** INFORMATION SHOWN **
>>

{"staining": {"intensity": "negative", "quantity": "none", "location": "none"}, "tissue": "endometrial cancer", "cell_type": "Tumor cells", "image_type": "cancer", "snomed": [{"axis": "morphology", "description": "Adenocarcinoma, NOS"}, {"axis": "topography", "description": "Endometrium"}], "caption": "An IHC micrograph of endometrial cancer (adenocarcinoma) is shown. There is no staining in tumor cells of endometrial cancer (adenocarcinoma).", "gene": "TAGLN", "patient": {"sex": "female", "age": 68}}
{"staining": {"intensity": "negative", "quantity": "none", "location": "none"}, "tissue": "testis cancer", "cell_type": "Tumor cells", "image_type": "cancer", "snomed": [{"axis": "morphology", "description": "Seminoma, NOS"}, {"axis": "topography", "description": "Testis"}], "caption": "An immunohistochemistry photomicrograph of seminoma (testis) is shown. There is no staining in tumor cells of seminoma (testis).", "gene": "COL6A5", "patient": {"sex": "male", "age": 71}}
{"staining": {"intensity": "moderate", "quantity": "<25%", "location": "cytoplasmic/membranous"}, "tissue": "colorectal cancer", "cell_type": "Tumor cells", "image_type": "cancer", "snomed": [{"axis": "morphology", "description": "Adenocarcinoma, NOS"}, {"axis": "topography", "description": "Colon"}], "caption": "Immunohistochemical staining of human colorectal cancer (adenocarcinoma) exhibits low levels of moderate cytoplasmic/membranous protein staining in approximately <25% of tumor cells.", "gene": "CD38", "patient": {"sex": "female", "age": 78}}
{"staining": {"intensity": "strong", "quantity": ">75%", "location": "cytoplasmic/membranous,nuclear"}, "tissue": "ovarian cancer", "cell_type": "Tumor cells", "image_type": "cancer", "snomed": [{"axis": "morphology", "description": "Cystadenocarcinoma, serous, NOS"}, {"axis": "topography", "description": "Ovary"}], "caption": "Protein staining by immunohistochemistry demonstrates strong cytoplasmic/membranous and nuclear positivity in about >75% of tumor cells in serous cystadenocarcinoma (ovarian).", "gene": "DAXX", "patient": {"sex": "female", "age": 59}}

<<

** EXERCISE DETAILS **
Write down the full listing again, exactly.

** WRITTEN ANSWER **
{"staining": {"intensity": "negative", "quantity": "none", "location": "none"}, "tissue": "endometrial cancer", "cell_type": "Tumor cells", "image_type": "cancer", "snomed": [{"axis": "morphology", "description": "Adenocarcinoma, NOS"}, {"axis": "topography", "description": "Endometrium"}], "caption": "An IHC micrograph of endometrial cancer (adenocarcinoma) is shown. There is no staining in tumor cells of endometrial cancer (adenocarcinoma).", "gene": "TAGLN", "patient": {"sex": "female", "age": 68}}
{"staining": {"intensity": "negative", "quantity": "none", "location": "none"}, "tissue": "testis cancer", "cell_type": "Tumor cells", "image_type": "cancer", "snomed": [{"axis": "morphology", "description": "Seminoma, NOS"}, {"axis": "topography", "description": "Testis"}], "caption": "An immunohistochemistry photomicrograph of seminoma (testis) is shown. There is no staining in tumor cells of seminoma (testis).", "gene": "COL6A5", "patient": {"sex": "male", "age": 71}}
{"staining": {"intensity": "moderate", "quantity": "<25%", "location": "cytoplasmic/membranous"}, "tissue": "colorectal cancer", "cell_type": "Tumor cells", "image_type": "cancer", "snomed": [{"axis": "morphology", "description": "Adenocarcinoma, NOS"}, {"axis": "topography", "description": "Colon"}], "caption": "Immunohistochemical staining of human colorectal cancer (adenocarcinoma) exhibits low levels of moderate cytoplasmic/membranous protein staining in approximately <25% of tumor cells.", "gene": "CD38", "patient": {"sex": "female", "age": 78}}
{"staining": {"intensity": "strong", "quantity": ">75%", "location": "cytoplasmic/membranous,nuclear"}, "tissue": "ovarian cancer", "cell_type": "Tumor cells", "image_type": "cancer", "snomed": [{"axis": "morphology", "description": "Cystadenocarcinoma, serous, NOS"}, {"axis": "topography", "description": "Ovary"}], "caption": "Protein staining by immunohistochemistry demonstrates strong cytoplasmic/membranous and nuclear positivity in about >75% of tumor cells in serous cystadenocarcinoma (ovarian).", "gene": "DAXX", "patient": {"sex": "female", "age": 59}}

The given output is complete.